Now you can navigate into that directory by typing:

cd exercise/subdir

Once you’re in there, create a text file using the echo command and the greater-than (>) symbol:

echo "This is a test file" > file.txt

In the icongraphy of Linux, the greater-than symbol looks like a sideways funnel, and that is essentially its function: it funnels the echo command into a file. Now, if you list the contents of the file with ls, you should see file.txt.

Now let’s rename it. You can do that by typing the following:

mv file.txt file2.txt

file.txt is now gone, replaced with file2.txt. Now let’s copy it to one directory up:

cp file2.txt ../file2.txt

If you now move up one directory with cd ../ and list the contents with ls again, you’ll see two items: file2.txt and subdir. Because subdir still has file2.txt in it, you can’t just do a rmdir on it to get rid of it. You either have to empty it first, or tell the OS to remove it and all files inside it. To remove the file first from where you are, you can type:

rm subdir/file2.txt

Then you’ll be able to remove subdir with a simple rmdir command.

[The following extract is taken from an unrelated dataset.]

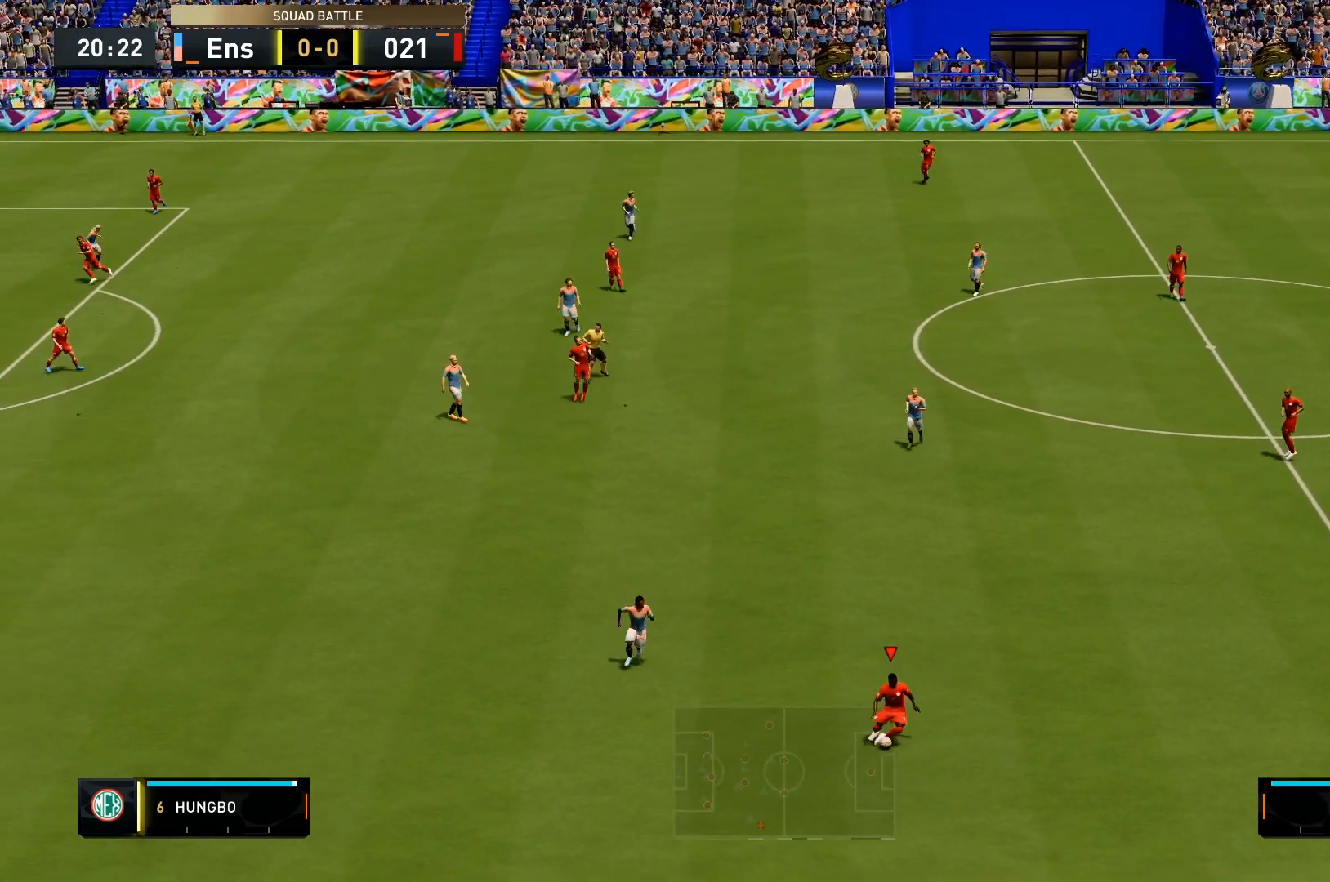
{"buttons": ["R2"], "left_stick": "right", "right_stick": "center", "events": [[333, "R2", "down"]]}
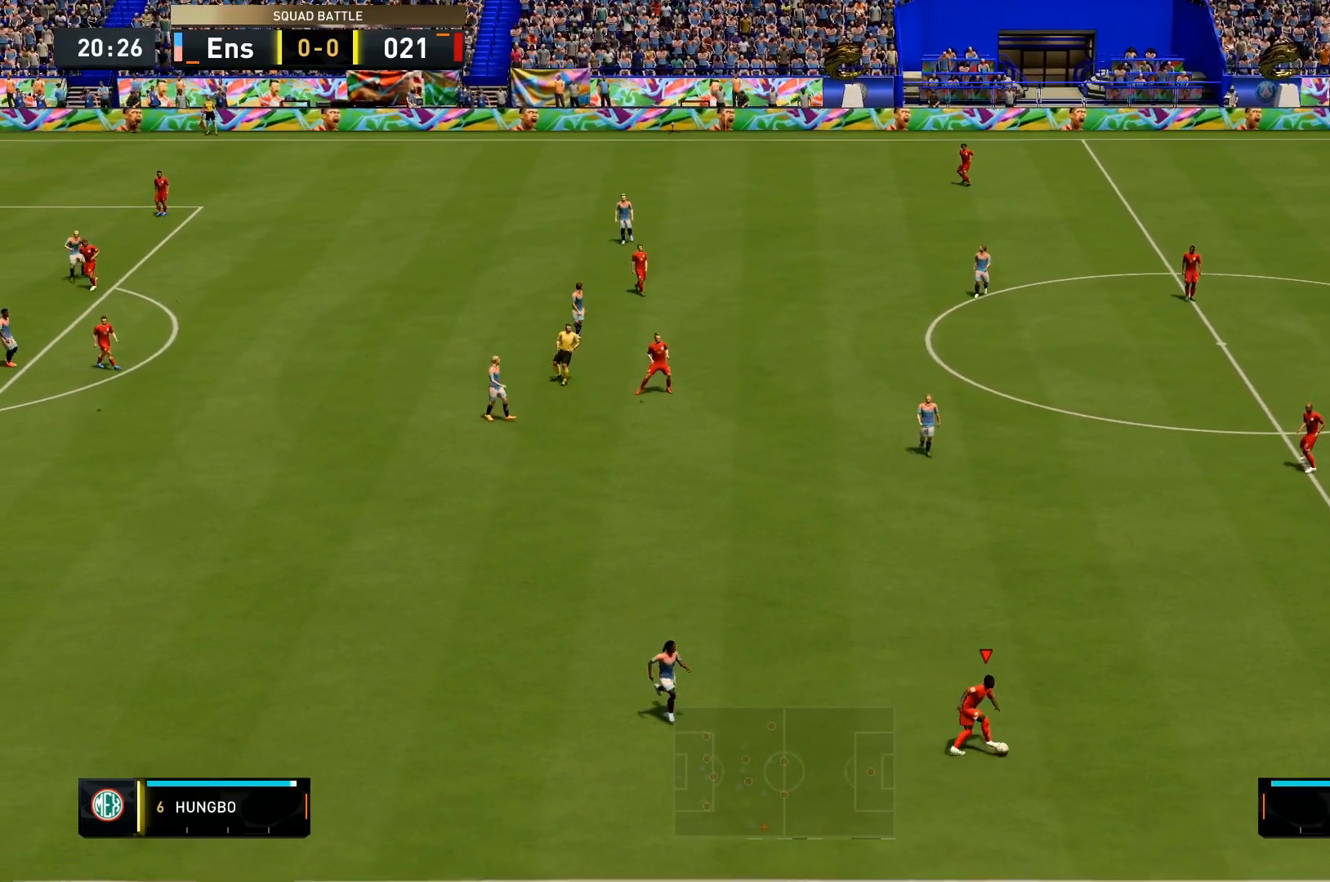
{"buttons": ["R2"], "left_stick": "right", "right_stick": "center", "events": []}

If you prefer to remove the directory and all of its contents in one fell swoop, use the -r flag, which will promptly delete subdir and all of its contents, including other directories and their files:

rm -r subdir

Use the -r flag with caution: it will delete everything in the top directory and all directories below it! We recommend staying safe and sticking with just rmdir, without the -r flag. That way, you’ll be unable to delete a full directory, which may save your files from your inattention!

I’d like to conclude with a quick time-saving tip. If you press the Tab key in the middle of a long filename, the terminal will fill in the rest of the name for you as far as it can, saving you some typing. So, for example, if you need to copy mylongfilename.txt, type cp mylong and press Tab and the rest of the name will be filled in for you.

If you happen to have another file in the same directory called mylongfilename2.txt, pressing Tab will make the terminal fill in up to mylongfilename, and then you can finish the name with whichever one is applicable.

That is a quick-and-dirty introduction to Linux. The more you work with the Pi, the more comfortable you’ll become, so don’t be surprised if you find yourself switching your other computers to Linux as well.